Ressurreição

O texto foi publicado no livro Bom Dia – Crônicas de Autoexílio e Prisão, lançado em 2014.

Contava-me, minha mãe, que nasci às 10 horas da manhã, num domingo, na casa ao lado da Igreja da Matriz. Do horário ela tinha certeza, pois escutara as badaladas do sino quando me deu à luz. Alguns minutos, depois, fui batizado. Recém-nascido, fui apresentado às maravilhas do jardim, às belezas dos grandes quintais, flores, plantas, animaizinhos. Devo ter guardado na alma esses primeiros olhares.

Mas, aos seis anos de idade, cometi um crime, vivendo remorsos para quase toda uma vida. Ganhei do amiguinho Zezo um estilingue. Para aprender a manejá-lo, apanhei uma pedrinha e atirei a esmo. E matei um passarinho. Foi um acidente, mas matei-o. Gritei desesperado por minha mãe e ela, vendo o pardalzinho morto, trouxe algodão e mercurocromo. Tentamos curá-lo, debalde. Então, numa caixa de sapato, eu o enterrei no jardim. E, chorando, coloquei no túmulo dele, uma cruz feita de gravetos.

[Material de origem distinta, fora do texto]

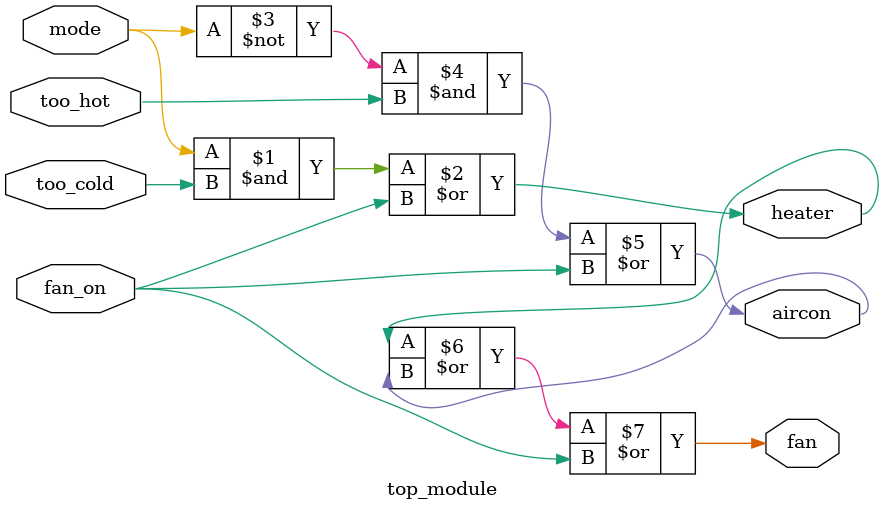
<source format=sv>
module top_module(
	input mode,
	input too_cold, 
	input too_hot,
	input fan_on,
	output heater,
	output aircon,
	output fan
);

	assign heater = (mode & too_cold) | fan_on;
	assign aircon = (~mode & too_hot) | fan_on;
	assign fan = heater | aircon | fan_on;

endmodule

</source>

Quase toda a minha vida senti-me em dívida com o Éden, como se eu o tivesse profanado. E a nostalgia do paraíso perdido perseguiu-me de tal forma que, nos momentos mais difíceis e agudos, lembrava-me do passarinho que matei e aceitava o sofrimento como penitência. Prometi-me construir jardins, plantá-los. Especialmente o jardim da minha alma.

Hoje, não mais em auto-exílio nem prisão, mas num mosteiro pessoal, vejo-me num pequeno paraíso, cercado de passarinhos, de borboletas, de flores, de plantas, de silêncios. E com novos e fiéis amigos, diversos amiguinhos, que nos saúdam pela manhã, que me alegram durante o dia, que se despedem de mim ao anoitecer. Eles parecem consolar-me pelo passarinho morto. E com sua alegria infantil nas árvores como que me dão a absolvição. Vivo a ressurreição nesse meu final de caminhada. E rendo graças a Deus.